Chinese in Southeast Asia - History and Cultural Relations



Chinese Buddhist monks paid early visits to Southeast Asia, but regular trading visits did not begin until the fourteenth century. Chinese were drawn to the rich entrepôts of Malacca, Manila, and Batavia as trade developed between Europe and Asia in the following centuries, and they were also attracted in considerable numbers to work in Ayuthia, Thailand. In 1842, Great Britain and China signed the Treaty of Nanking, which ceded the island of Hong Kong to Britain and opened five treaty ports to British trade and residence, including Xiamen (Amoy) and Fuzhou (Foochow) in Fujian Province. Labor migration was encouraged, and a thriving "coolie trade" brought many Chinese men (and a much smaller population of Chinese women) from these ports to work in parts of the world where labor was needed, including colonial Southeast Asia. The coolies met with varied fates: some returned to China after their sojourn in Southeast Asia; some perished under arduous working conditions and ill treatment; and some stayed, the most successful prospering greatly under the protective umbrella of European colonial rule. In the colonial period, Overseas Chinese were frequently middlemen between the European colonists and Southeast Asian producers or consumers.

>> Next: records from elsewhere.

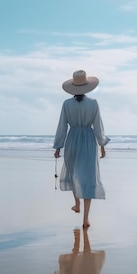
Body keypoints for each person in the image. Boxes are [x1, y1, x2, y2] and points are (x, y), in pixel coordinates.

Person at [54, 70, 110, 229]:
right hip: (88, 140)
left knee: (73, 173)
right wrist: (102, 145)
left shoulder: (66, 104)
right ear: (87, 87)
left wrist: (58, 146)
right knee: (88, 177)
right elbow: (98, 126)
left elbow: (62, 126)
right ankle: (86, 218)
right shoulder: (93, 104)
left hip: (72, 139)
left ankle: (76, 203)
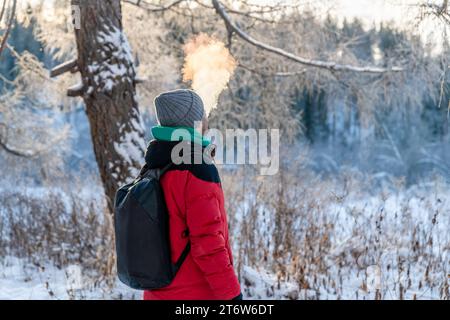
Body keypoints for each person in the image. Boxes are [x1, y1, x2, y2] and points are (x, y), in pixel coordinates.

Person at [143, 89, 242, 300]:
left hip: (156, 292)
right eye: (202, 113)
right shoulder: (197, 168)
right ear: (194, 121)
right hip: (195, 294)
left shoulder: (154, 165)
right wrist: (232, 295)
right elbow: (208, 243)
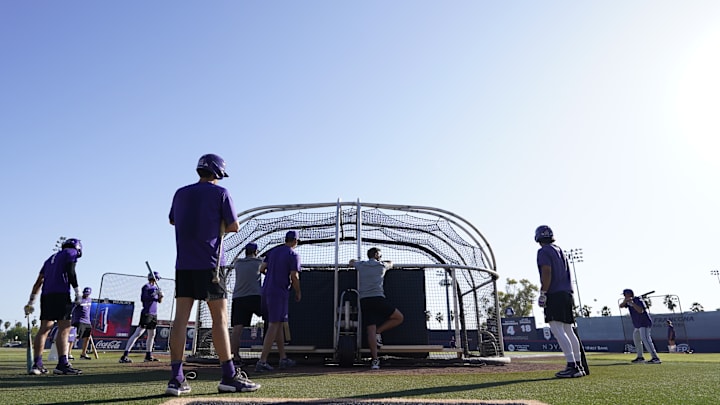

In the Federated Malay States and the Straits Settlements, for example, Chinese bid for contracts to manage the lucrative opium farms and controlled opium distribution on behalf of the British. In Indonesia, Chinese farmers collected taxes and worked as labor contractors for the Dutch; they were also moneylenders and dominated internal trade. The legendary successes of a few who amassed great wealth reinforced the stereotype of Chinese migration as a form of economic colonialism that exploited Southeast Asian resources and the Southeast Asian "peoples of the soil."